▶ [EXPLORE THE MATERIAL]
- a) Answer these questions using the text on the Bailey grocery buildings on Ionia Street.
(i) Which firm did Bailey hire in 1922 to build the new store?
(ii) In what year did Bailey purchase the nearby lot?
(iii) Until what year did Orla H. Bailey Jr. run the grocery?
- b) From the text on the Bailey grocery buildings, extract word for word the part that begins at the words "Orla H. Bailey was" and stops after the words "the Russel Bakery.".

Orla H. Bailey was born in Lansing in 1873. He spent some time as a clerk at the Cottage Grocery store, then in 1900 rented a wooden commercial building at this location on Ionia Street and opened his own grocery. IN 1915, Bailey purchased the property outright. The grocery business continued to prosper, and in 1922 Bailey hired local firm Cooper-Ehinger Construction Company to build a new store at the same location. Construction on the building (517-519 Ionia) began in July, and was finished by January 1923. Bailey moved his grocery into the buildings, and let out the other storefront to the Jay M. Toy Electrical Company. In 1925, Bailey purchased the nearby lot, and in 1927 constructed a second, similar building (513-515 Ionia). He leased space to barber Alvin B. Cooley and the Russel Bakery.

Bailey apparently later acquired the bakery, and operated both the grocery and the bakery until his death from a heart attack in 1943. The businesses passed to his son, Orla H. Bailey Jr., who ran the bakery through the late 1940s, and the grocery until 1959. The storefronts were occupied by a series of businesses afterward, notably Chauncey's Barber Shop which occupied a space from 1929 though 1984, and Belen's Flowers which occupied a space from 1969 to 2010. The two buildings were sold to real estate broker Spiro Tesseris and his wife Sophia in 1984, and was purchased by 515 Ionia LLC in 2015. They completely rehabilitated the buildings, and as of 2021 have leased to new tenants.

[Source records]

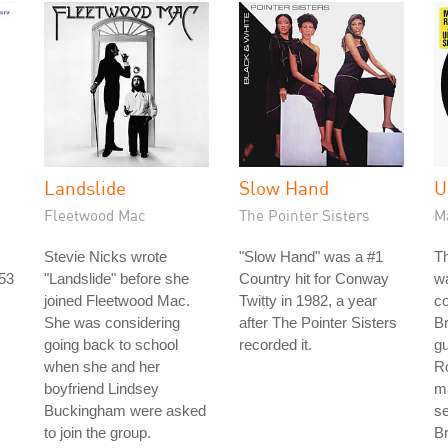
Landslide
Slow Hand
U
Fleetwood Mac
The Pointer Sisters
M
Stevie Nicks wrote
"Slow Hand" was a #1
Th
953
"Landslide" before she
Country hit for Conway
w
joined Fleetwood Mac.
Twitty in 1982, a year
co
She was considering
after The Pointer Sisters
B
going back to school
recorded it.
gu
when she and her
R
boyfriend Lindsey
ma
Buckingham were asked
s
to join the group.
Br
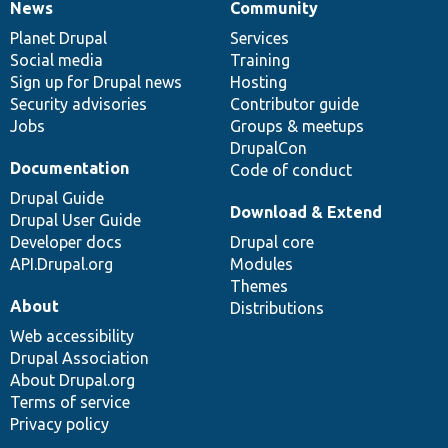
News
Community
News
Our
Documentation
Drupal
Governance
items
Planet Drupal
community
code
of
Services
Social media
base
community
Training
Sign up for Drupal news
Hosting
Security advisories
Contributor guide
Jobs
Groups & meetups
DrupalCon
Documentation
Code of conduct
Drupal Guide
Download & Extend
Drupal User Guide
Developer docs
Drupal core
API.Drupal.org
Modules
Themes
About
Distributions
Web accessibility
Drupal Association
About Drupal.org
Terms of service
Privacy policy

▶ [ANSWERS TO THIS EXERCISE]
- a)
(i) Cooper-Ehinger Construction Company
(ii) 1925
(iii) 1959

- b)
Orla H. Bailey was born in Lansing in 1873. He spent some time as a clerk at the Cottage Grocery store, then in 1900 rented a wooden commercial building at this location on Ionia Street and opened his own grocery. IN 1915, Bailey purchased the property outright. The grocery business continued to prosper, and in 1922 Bailey hired local firm Cooper-Ehinger Construction Company to build a new store at the same location. Construction on the building (517-519 Ionia) began in July, and was finished by January 1923. Bailey moved his grocery into the buildings, and let out the other storefront to the Jay M. Toy Electrical Company. In 1925, Bailey purchased the nearby lot, and in 1927 constructed a second, similar building (513-515 Ionia). He leased space to barber Alvin B. Cooley and the Russel Bakery.